Liberty Fund is hosting a virtual reading group on Gulliver’s Travels on March 4, 11, 18, and 25 from 4:00–5:00 p.m. EST. You can find more information here.
Films and video
1. Greg Kohs, The Thinking Game. A documentary about Demis Hassabis and the story of Google DeepMind. You can watch the full thing for free on YouTube. The main new thing I learned about was Demis’s role in developing the 1994 video game Theme Park.
This made for strange viewing. OpenAI, Anthropic, and ChatGPT are never mentioned. You could watch this entire film, and be under the impression that AlphaGo-era reinforcement learning is still the dominant paradigm. Significant sections of it could equally have appeared in the 2017 documentary about AlphaGo, which is one of the greatest documentaries of all time.
I was also disappointed that Demis’s side gig as the world’s fourth-highest-rated player in the world of the board game Diplomacy wasn’t mentioned.
2. Edward Yang, Yi Yi (一一). My first Taiwanese film, found by asking Claude Opus 4.5 “What is the greatest Taiwanese film of all time?” This was Yang’s last film, and is a major part of the Taiwanese New Wave. The title means ‘one by one’, and, when written vertically, looks like the Chinese character for the number 2.

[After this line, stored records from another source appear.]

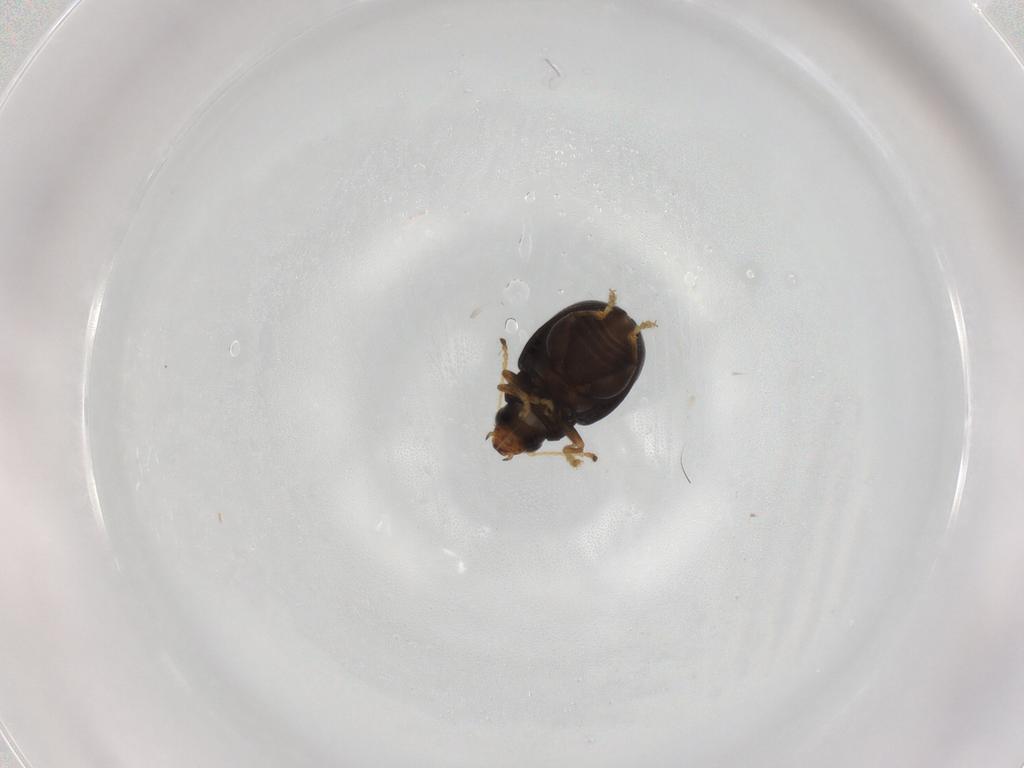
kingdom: Animalia
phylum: Arthropoda
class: Insecta
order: Coleoptera
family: Chrysomelidae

I think this is one of the best films I have ever seen. It captured the ‘relentlessness’ of mundane family life better than any other visual media I can think of. I later learned this is one of the few times Scott Sumner has given a perfect score to a film:
[1] Thanks to Anuja Uppuluri.
[2] No, I can’t remember what my argument actually was.
[3] I also learned that the Dartmouth conference was funded by the Rockefeller Foundation.